Ana Rüsche (2005-2013)

Ana Rüsche nasceu em São Paulo em 1979. Publicou os livros de poesia Rasgada (Quinze & Trinta, 2005), traduzido para o espanhol pela Editora Limón Partido, em 2008, Sarabanda (Selo Demônio Negro, 2007), reeditado pela Editora Patuá, em 2013, Nós que adoramos um documentário (Ed. Ourivesaria da Palavra, 2010) e Furiosa (Edição da autora, 2016), seleção feita pela autora de seus poemas anteriores. Tem também um romance, Acordados, publicado pela Editora Amauta em 2007, com apoio PAC – Secretaria de Estado da Cultura, fazendo o livro circular através de seu projeto de distribuição por contrabando.

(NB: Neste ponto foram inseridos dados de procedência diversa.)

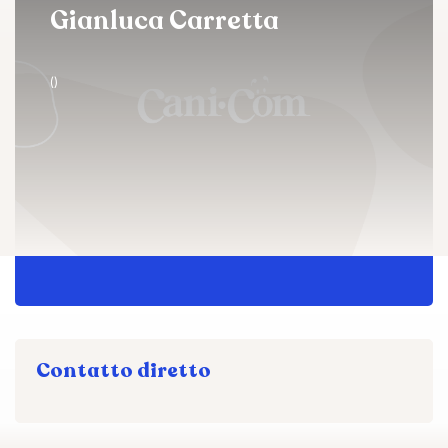
Gianluca Carretta
()
Contatto diretto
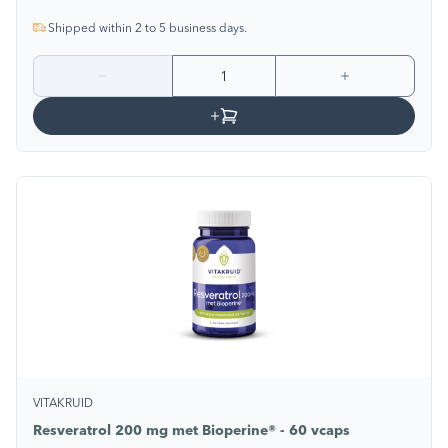
Shipped within 2 to 5 business days.
VITAKRUID
Resveratrol 200 mg met Bioperine® - 60 vcaps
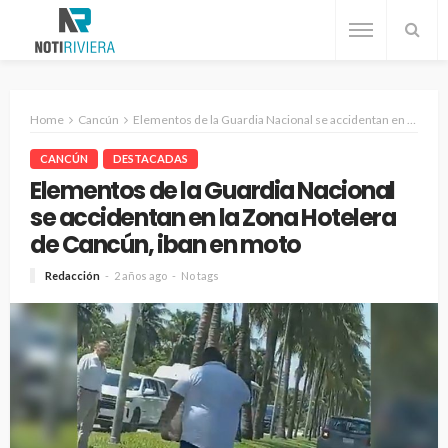
Home
Cancún
Elementos de la Guardia Nacional se accidentan en la Zona Hotelera de Cancún, iban en moto
CANCÚN
DESTACADAS
Elementos de la Guardia Nacional
se accidentan en la Zona Hotelera
de Cancún, iban en moto
Redacción
2 años ago
No tags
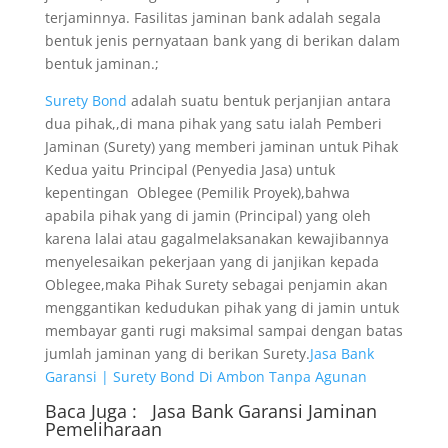
terjaminnya. Fasilitas jaminan bank adalah segala
bentuk jenis pernyataan bank yang di berikan dalam
bentuk jaminan.;
Surety Bond
adalah suatu bentuk perjanjian antara
dua pihak,,di mana pihak yang satu ialah Pemberi
Jaminan (Surety) yang memberi jaminan untuk Pihak
Kedua yaitu Principal (Penyedia Jasa) untuk
kepentingan Oblegee (Pemilik Proyek),bahwa
apabila pihak yang di jamin (Principal) yang oleh
karena lalai atau gagalmelaksanakan kewajibannya
menyelesaikan pekerjaan yang di janjikan kepada
Oblegee,maka Pihak Surety sebagai penjamin akan
menggantikan kedudukan pihak yang di jamin untuk
membayar ganti rugi maksimal sampai dengan batas
jumlah jaminan yang di berikan Surety.
Jasa Bank
Garansi | Surety Bond Di Ambon Tanpa Agunan
Baca Juga :
Jasa Bank Garansi
Jaminan
Pemeliharaan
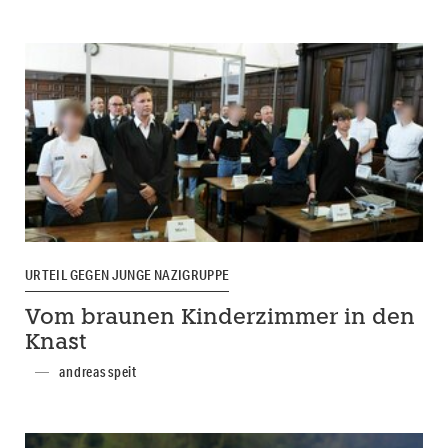
URTEIL GEGEN JUNGE NAZIGRUPPE
Vom braunen Kinderzimmer in den
Knast
andreas speit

É doutora em Letras, ministra oficinas de criação e cursos sobre arte comtemporânea e, como diz, “faz o próprio pão, a própria cerveja e mora com seu cão”.

Conheça mais de seu trabalho em www.anarusche.com

 

 

 

O POEMA BRANCO

e ela montada
no topo da bicicleta ergométrica
uma caixinha de música
laqueada como gelo
a rodar, a esperar
a agulha hipodérmica de endorfina
para capar seu coração.

um romance raso.
eu queria ser um esquimó
mas entre uma faísca e outra,
o frio da estroboscópica,
a solidão me dá picadas
uma cocaína negra com mel
que me anima.

minhas mortes são semanais.
em lençóis alugados por pernoite
no degelo de teus cabelos negros
de latin lover

e como você faz a tantas donzelas
teus dedos apalpam
minha pequena morte úmida
e lhe aplicam um
grito seco na canção de rádio pela tarde
olhos pretos cheios de branco

mas agora é escuro
pela pia de mármore duro
ela derrama a borra de café
que se transforma em terra
e embala os natimortos de nossos sonhos

um romance raso.
e ela entediada roía unhas
na internet os esquimós
seus pés assustadoramente descalços.